[Records for the exercise — start]

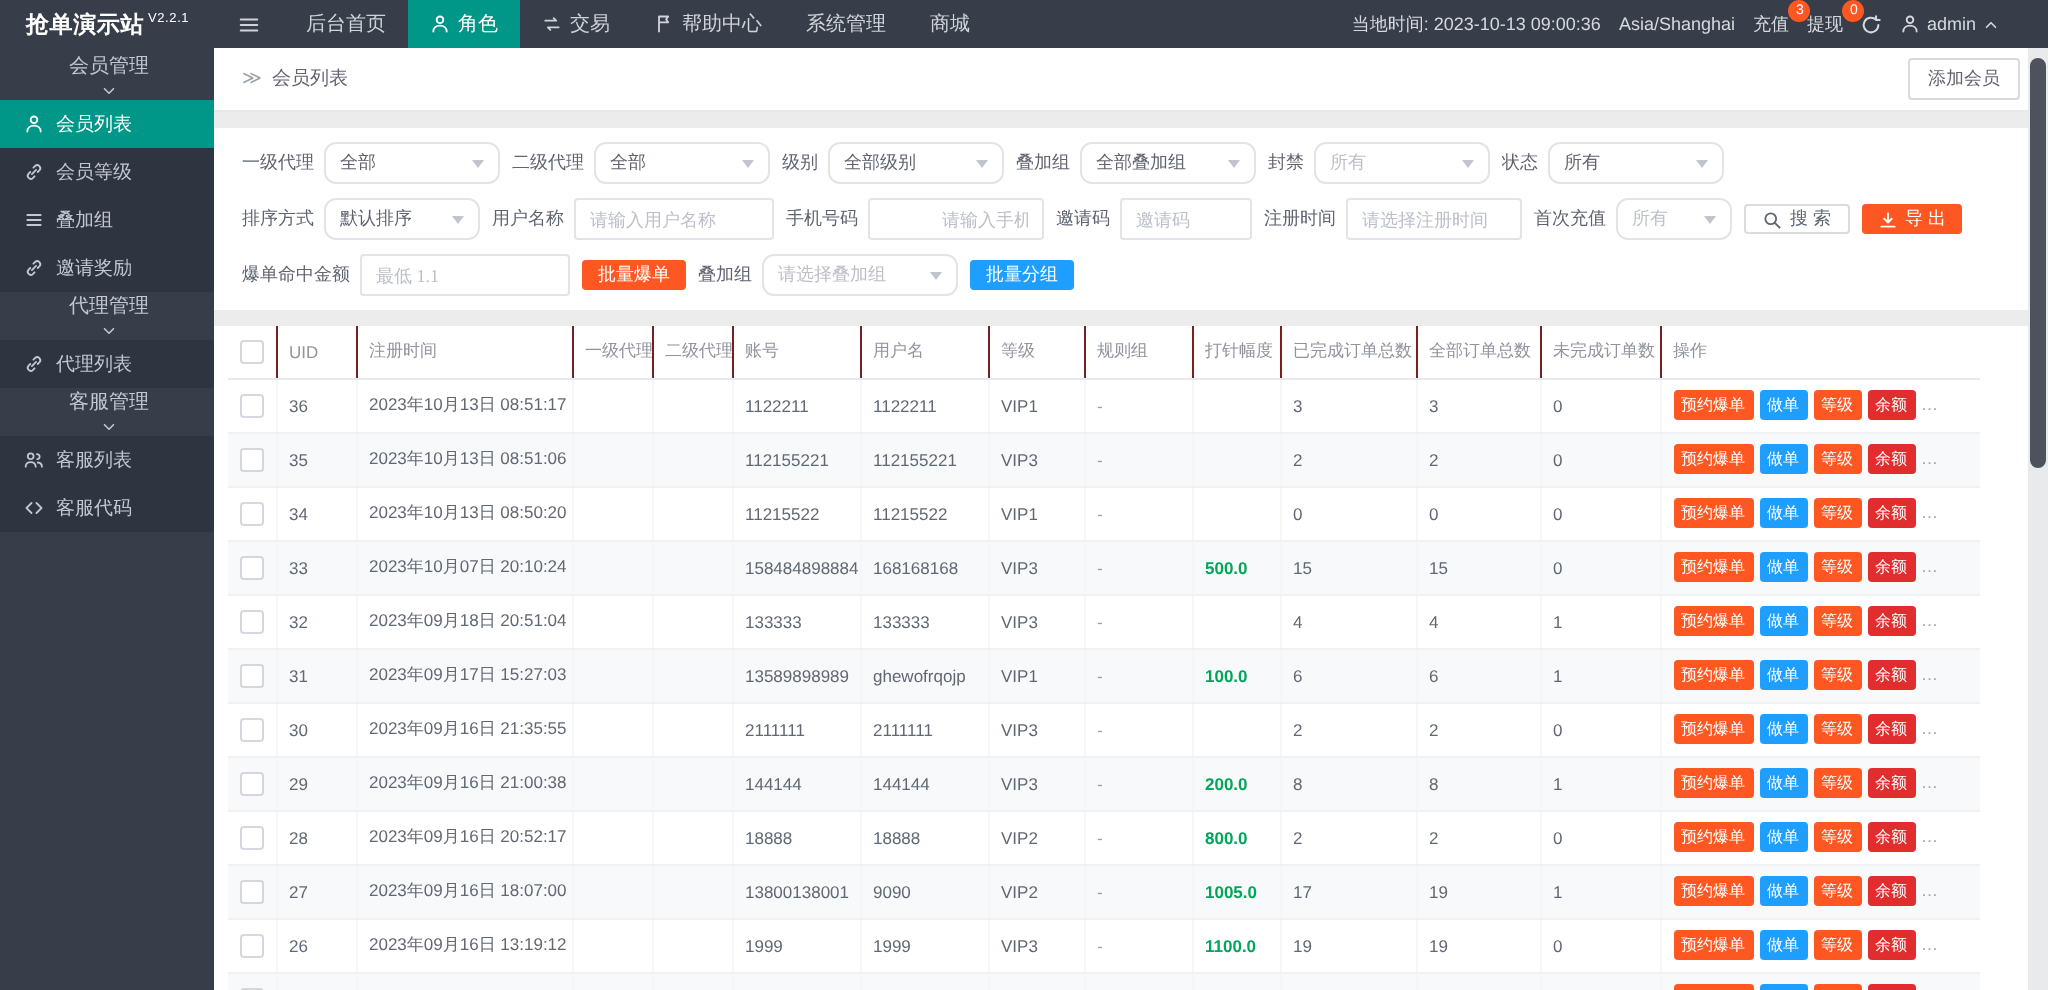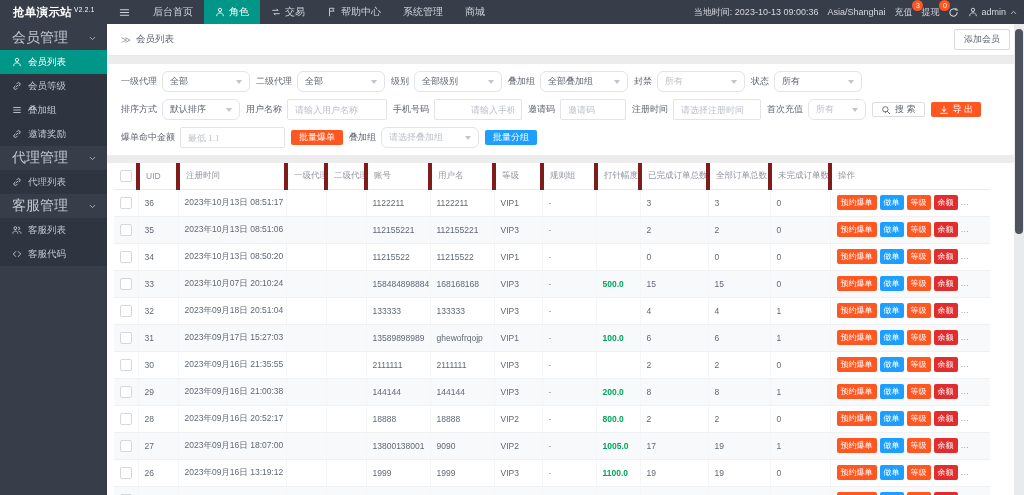--- a/index.html
+++ b/index.html
@@ -15,7 +15,7 @@
   .nav-menu { display:flex; align-items:stretch; }
   .nav-item { display:flex; align-items:center; gap:4px; padding:0 11px; font-size:10px; cursor:pointer; white-space:nowrap; }
   .nav-item.active { background:#009688; color:#fff; }
-  .nav-right { margin-left:auto; display:flex; align-items:center; gap:9px; padding-right:6px; font-size:9px; }
+  .nav-right { margin-left:auto; display:flex; align-items:center; gap:9px; padding-right:24px; font-size:9px; }
   .nav-text { color:#d6d9df; white-space:nowrap; }
   .nav-link { display:flex; align-items:center; gap:3px; cursor:pointer; color:#d6d9df; white-space:nowrap; }
   .badge-host { position:relative; }

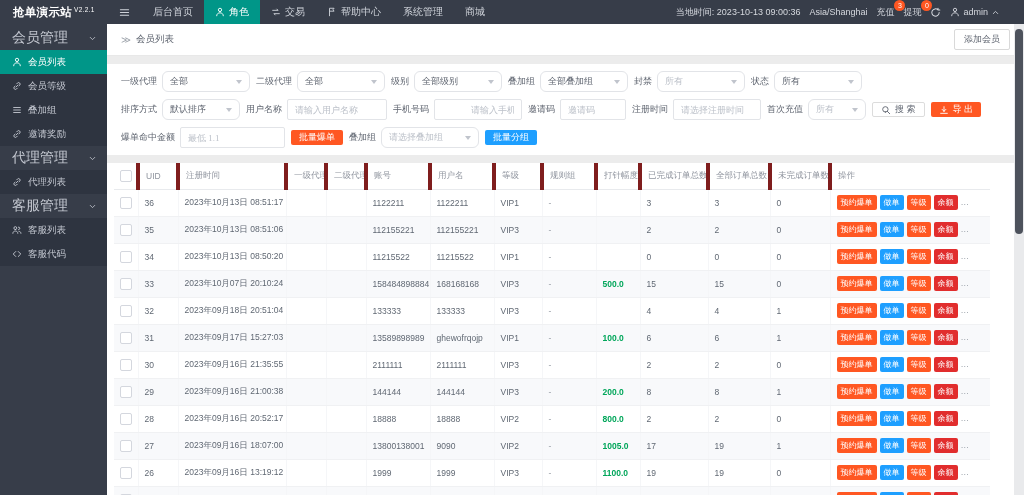--- a/index.html
+++ b/index.html
@@ -23,7 +23,7 @@
 
   
   .sidebar { position:absolute; top:24px; left:0; bottom:0; width:107px; background:#373d49; padding-top:2px; z-index:20; }
-  .side-title { height:24px; display:flex; align-items:center; justify-content:space-between; padding:0 10px 0 12px; color:#c3c7d0; font-size:14px; cursor:pointer; }
+  .side-title { height:24px; display:flex; align-items:center; justify-content:space-between; padding:0 10px 0 12px; color:#c3c7d0; font-size:10px; cursor:pointer;flex-direction:column; }
   .side-item { height:24px; display:flex; align-items:center; gap:6px; padding-left:12px; background:#2e3440; color:#c3c7d0; font-size:9.5px; cursor:pointer; white-space:nowrap; }
   .side-item.active { background:#009688; color:#fff; }
   .side-item svg { flex:0 0 auto; }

[Records for the exercise — finish]

Work to be completed>
What is the number of lines in the entries that include the string "position"? Reply with that number alone.

Problem solution>
2